[[ Data for this exercise open ]]
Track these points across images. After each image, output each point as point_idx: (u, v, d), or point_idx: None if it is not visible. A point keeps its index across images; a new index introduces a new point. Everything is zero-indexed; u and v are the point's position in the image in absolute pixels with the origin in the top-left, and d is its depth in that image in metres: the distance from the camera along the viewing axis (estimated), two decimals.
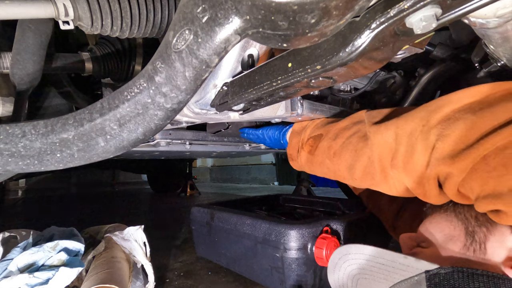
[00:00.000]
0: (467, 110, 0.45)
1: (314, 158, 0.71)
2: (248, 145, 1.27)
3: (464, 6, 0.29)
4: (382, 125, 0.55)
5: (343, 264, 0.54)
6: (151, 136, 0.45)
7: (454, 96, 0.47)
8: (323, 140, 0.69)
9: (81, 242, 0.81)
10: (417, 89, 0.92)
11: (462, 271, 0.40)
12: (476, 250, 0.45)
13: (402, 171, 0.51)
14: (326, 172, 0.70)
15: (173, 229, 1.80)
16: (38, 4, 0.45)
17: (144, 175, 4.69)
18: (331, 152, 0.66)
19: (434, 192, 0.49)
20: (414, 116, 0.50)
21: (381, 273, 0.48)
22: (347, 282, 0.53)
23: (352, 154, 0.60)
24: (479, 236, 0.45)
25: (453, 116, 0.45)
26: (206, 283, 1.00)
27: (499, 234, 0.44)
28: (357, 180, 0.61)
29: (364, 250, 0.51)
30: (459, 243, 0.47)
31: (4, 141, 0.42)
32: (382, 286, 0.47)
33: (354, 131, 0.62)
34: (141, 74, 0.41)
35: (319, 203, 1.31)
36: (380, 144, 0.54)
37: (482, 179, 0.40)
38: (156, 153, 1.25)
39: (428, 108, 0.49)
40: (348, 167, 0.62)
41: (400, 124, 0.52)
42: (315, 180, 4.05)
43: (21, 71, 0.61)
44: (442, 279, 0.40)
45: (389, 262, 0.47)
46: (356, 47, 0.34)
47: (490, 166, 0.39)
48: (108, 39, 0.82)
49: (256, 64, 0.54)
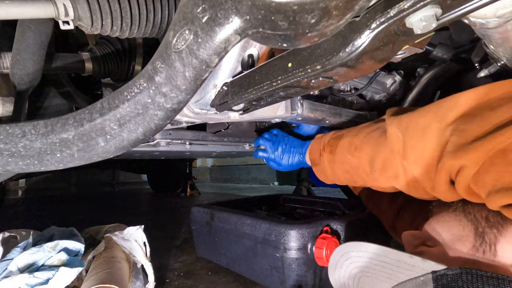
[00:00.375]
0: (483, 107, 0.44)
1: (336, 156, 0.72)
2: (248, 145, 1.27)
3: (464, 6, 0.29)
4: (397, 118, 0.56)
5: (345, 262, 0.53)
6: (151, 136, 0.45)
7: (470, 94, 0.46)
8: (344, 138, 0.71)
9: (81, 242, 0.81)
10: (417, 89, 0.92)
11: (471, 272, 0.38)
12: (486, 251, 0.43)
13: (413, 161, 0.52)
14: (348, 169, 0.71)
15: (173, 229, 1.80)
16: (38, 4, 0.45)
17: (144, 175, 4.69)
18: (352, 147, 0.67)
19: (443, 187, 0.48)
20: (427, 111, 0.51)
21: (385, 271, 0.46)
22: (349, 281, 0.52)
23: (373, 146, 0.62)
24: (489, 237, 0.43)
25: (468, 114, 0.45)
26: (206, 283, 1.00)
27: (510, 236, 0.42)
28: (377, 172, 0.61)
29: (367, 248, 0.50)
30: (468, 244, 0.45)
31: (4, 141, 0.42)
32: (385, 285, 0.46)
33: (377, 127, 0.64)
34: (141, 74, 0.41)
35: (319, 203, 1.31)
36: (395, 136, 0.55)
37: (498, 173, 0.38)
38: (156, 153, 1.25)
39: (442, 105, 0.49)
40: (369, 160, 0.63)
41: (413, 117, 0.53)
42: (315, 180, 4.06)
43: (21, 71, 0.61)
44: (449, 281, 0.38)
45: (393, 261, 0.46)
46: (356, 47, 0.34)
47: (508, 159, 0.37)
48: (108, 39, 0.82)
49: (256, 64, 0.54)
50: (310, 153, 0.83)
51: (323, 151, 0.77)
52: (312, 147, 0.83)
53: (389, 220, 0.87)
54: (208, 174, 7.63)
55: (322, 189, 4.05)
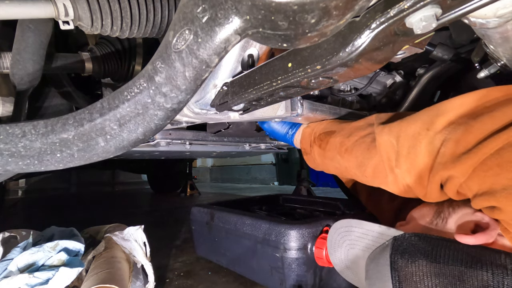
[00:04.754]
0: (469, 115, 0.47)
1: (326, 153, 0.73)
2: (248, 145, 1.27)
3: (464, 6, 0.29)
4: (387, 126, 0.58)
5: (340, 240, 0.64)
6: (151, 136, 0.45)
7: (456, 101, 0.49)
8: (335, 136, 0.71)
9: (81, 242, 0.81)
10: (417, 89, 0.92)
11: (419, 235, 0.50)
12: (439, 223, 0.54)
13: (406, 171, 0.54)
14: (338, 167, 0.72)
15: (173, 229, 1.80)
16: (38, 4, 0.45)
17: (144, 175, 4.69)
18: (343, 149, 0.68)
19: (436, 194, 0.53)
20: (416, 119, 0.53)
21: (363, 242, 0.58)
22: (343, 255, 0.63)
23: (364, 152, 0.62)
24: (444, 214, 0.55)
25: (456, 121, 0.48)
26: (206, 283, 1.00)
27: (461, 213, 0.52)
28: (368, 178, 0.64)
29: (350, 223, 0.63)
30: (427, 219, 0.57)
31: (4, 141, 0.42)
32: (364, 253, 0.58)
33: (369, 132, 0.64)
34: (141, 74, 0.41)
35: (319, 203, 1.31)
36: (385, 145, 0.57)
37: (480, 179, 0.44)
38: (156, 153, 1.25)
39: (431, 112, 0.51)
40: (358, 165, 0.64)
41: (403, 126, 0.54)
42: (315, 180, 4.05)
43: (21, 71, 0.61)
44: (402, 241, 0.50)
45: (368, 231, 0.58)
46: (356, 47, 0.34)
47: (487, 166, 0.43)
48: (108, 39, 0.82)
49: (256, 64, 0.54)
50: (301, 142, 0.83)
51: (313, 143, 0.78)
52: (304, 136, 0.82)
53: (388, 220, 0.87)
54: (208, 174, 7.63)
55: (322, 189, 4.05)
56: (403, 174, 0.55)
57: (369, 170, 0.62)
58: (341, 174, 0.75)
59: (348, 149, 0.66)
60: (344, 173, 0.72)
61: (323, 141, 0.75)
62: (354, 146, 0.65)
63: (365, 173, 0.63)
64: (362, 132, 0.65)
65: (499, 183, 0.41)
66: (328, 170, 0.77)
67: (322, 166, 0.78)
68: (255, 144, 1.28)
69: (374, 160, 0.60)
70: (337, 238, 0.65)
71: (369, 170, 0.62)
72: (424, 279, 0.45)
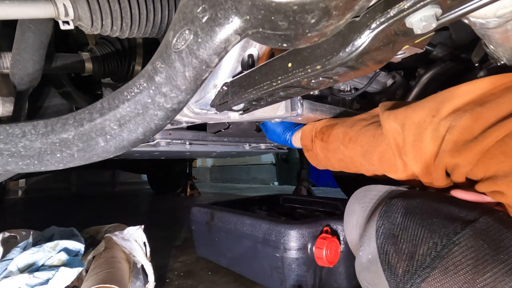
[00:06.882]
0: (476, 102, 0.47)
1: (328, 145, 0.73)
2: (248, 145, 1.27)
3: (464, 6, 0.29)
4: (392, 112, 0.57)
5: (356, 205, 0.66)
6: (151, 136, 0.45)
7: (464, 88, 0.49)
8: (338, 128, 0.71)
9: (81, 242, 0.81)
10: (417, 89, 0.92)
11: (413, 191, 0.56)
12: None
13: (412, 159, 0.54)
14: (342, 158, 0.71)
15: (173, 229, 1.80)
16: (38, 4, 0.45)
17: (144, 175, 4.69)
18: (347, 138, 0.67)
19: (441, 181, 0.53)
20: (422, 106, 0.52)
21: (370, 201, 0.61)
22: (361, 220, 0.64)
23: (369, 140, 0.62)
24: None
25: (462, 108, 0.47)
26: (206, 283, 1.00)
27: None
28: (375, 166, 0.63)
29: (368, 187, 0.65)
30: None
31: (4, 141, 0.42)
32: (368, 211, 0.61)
[[ Data for this exercise closed ]]
[[ Data for this exercise open ]]
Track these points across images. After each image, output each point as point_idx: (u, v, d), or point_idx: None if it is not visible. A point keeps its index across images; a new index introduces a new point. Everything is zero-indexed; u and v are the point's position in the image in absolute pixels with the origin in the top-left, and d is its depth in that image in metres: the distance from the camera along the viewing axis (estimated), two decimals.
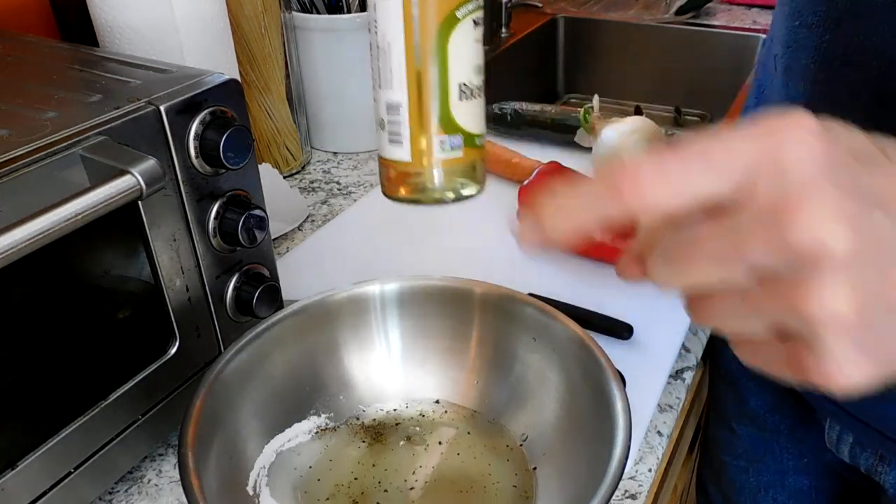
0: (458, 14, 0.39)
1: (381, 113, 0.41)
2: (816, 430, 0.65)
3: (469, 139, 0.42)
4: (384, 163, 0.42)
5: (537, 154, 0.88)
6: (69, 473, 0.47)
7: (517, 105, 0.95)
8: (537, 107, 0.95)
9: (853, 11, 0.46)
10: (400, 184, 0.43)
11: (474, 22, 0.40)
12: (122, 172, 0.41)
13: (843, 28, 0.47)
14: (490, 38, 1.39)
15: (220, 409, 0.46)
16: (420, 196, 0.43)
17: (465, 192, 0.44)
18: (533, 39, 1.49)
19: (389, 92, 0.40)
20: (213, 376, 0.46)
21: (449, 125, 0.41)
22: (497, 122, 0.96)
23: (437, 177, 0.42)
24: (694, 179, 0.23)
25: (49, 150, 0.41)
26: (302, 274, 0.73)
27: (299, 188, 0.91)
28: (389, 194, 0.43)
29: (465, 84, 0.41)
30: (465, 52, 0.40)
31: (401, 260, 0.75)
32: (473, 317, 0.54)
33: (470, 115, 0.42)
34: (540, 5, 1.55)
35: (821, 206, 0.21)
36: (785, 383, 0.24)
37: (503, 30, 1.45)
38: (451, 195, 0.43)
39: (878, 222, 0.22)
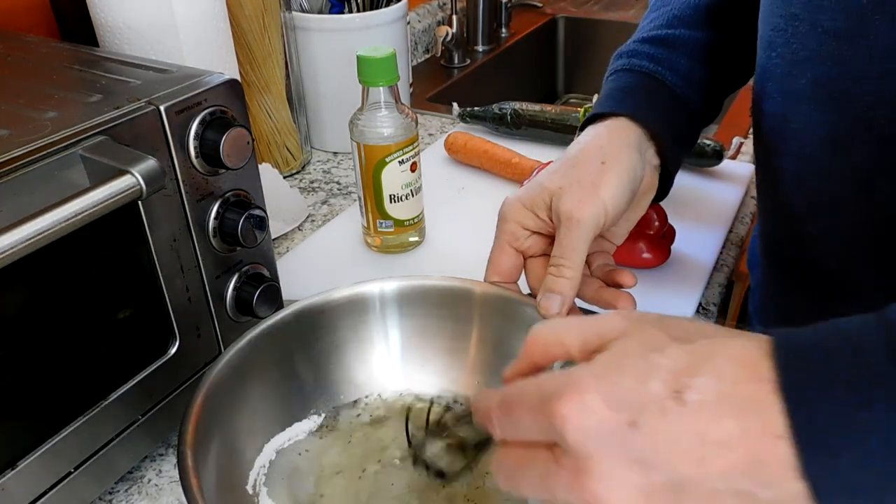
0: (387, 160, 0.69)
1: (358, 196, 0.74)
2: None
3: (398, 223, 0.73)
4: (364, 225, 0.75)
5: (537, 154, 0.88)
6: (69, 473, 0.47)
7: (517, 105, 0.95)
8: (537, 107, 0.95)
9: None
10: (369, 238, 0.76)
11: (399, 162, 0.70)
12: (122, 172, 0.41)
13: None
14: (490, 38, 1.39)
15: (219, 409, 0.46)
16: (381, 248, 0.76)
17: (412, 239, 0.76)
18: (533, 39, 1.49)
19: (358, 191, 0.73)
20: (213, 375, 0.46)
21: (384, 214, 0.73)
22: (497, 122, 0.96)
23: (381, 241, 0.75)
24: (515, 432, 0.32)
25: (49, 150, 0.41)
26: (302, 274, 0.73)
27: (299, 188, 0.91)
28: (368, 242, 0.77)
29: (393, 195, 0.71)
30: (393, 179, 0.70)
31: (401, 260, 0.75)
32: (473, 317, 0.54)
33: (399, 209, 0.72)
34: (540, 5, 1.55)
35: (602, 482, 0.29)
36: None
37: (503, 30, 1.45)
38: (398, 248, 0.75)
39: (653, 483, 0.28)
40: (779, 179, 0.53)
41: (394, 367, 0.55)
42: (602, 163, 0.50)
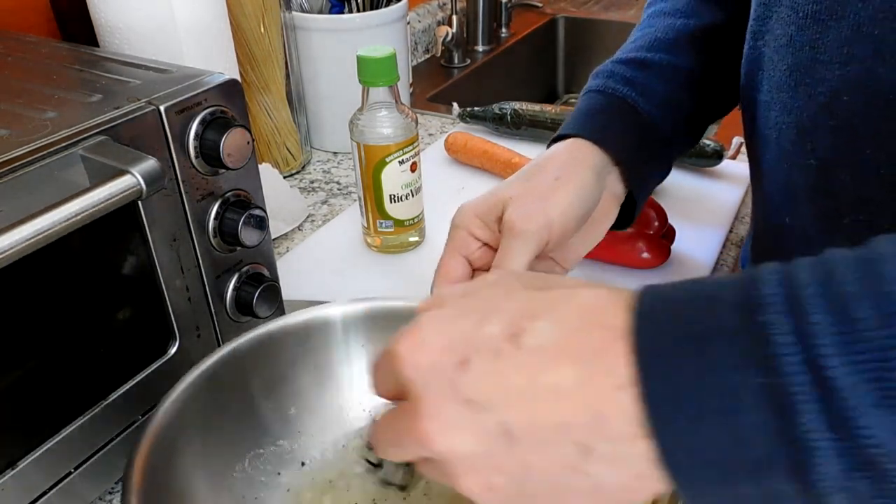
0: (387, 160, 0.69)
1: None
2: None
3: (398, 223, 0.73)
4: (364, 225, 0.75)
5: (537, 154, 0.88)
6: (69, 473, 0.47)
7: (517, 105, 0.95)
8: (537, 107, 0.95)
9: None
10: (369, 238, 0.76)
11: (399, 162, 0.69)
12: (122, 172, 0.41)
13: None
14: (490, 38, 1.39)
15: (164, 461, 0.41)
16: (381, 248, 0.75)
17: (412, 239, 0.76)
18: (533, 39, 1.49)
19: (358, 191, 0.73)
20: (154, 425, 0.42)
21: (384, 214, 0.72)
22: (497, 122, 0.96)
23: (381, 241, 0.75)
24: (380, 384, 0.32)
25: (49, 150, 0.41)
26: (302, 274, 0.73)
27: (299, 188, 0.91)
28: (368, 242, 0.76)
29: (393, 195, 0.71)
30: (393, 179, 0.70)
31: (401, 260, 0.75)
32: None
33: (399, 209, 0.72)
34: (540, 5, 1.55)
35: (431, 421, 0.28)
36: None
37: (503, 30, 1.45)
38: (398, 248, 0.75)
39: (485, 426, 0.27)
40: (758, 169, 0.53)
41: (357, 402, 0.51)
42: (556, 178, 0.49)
[[ Data for this exercise closed ]]
[[ Data for this exercise open ]]
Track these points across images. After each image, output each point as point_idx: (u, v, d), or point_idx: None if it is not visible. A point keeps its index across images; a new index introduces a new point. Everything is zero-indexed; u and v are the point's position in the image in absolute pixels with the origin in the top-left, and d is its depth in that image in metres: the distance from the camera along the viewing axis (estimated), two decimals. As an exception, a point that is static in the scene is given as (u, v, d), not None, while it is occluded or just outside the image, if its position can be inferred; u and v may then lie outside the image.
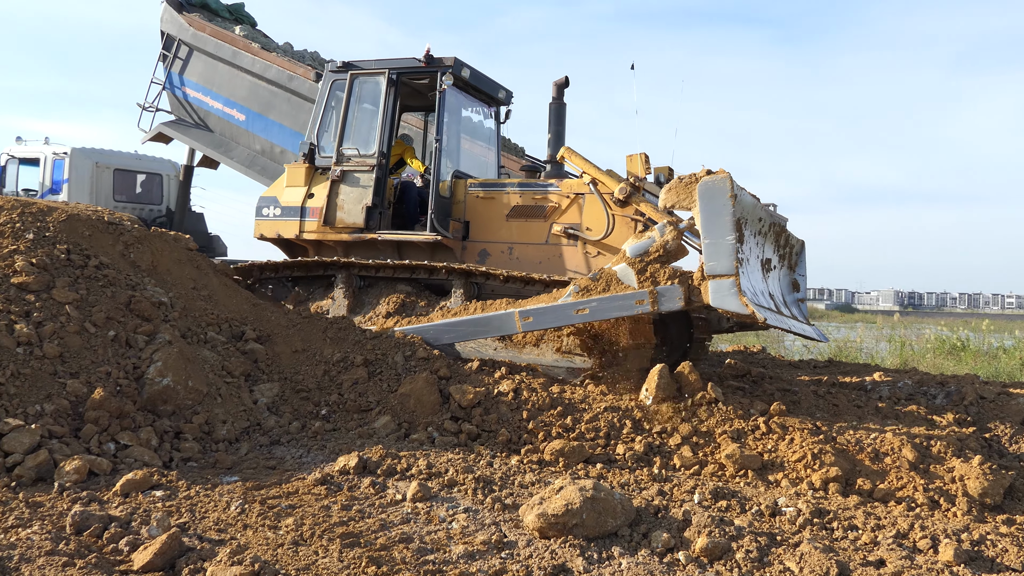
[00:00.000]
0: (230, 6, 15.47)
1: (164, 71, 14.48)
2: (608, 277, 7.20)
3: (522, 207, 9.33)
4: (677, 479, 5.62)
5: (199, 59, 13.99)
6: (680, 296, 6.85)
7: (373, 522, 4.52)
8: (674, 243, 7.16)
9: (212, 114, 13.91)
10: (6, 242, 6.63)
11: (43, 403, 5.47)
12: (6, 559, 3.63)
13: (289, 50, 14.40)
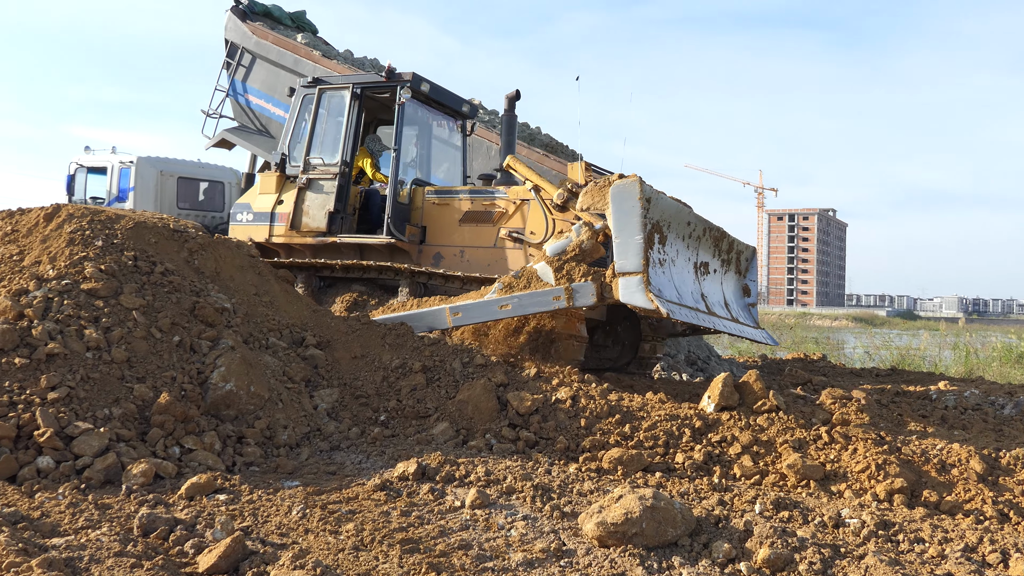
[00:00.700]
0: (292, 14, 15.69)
[[ Data for this exercise closed ]]
| Work task |
The material above holds pictures; leave them out and set down exactly the lines from the line with "59: (348, 149, 0.66)" to the line with "32: (368, 211, 0.61)", both included.

| Output of the exercise |
59: (348, 149, 0.66)
60: (344, 173, 0.72)
61: (323, 141, 0.75)
62: (354, 146, 0.65)
63: (365, 173, 0.63)
64: (362, 132, 0.65)
65: (499, 183, 0.41)
66: (328, 170, 0.77)
67: (322, 166, 0.78)
68: (255, 144, 1.28)
69: (374, 160, 0.60)
70: (337, 238, 0.65)
71: (369, 170, 0.62)
72: (424, 279, 0.45)
[00:06.882]
0: (476, 102, 0.47)
1: (328, 145, 0.73)
2: (248, 145, 1.27)
3: (464, 6, 0.29)
4: (392, 112, 0.57)
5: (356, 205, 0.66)
6: (151, 136, 0.45)
7: (464, 88, 0.49)
8: (338, 128, 0.71)
9: (81, 242, 0.81)
10: (417, 89, 0.92)
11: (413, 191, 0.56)
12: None
13: (412, 159, 0.54)
14: (342, 158, 0.71)
15: (173, 229, 1.80)
16: (38, 4, 0.45)
17: (144, 175, 4.69)
18: (347, 138, 0.67)
19: (441, 181, 0.53)
20: (422, 106, 0.52)
21: (370, 201, 0.61)
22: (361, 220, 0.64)
23: (369, 140, 0.62)
24: None
25: (462, 108, 0.47)
26: (206, 283, 1.00)
27: None
28: (375, 166, 0.63)
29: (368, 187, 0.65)
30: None
31: (4, 141, 0.42)
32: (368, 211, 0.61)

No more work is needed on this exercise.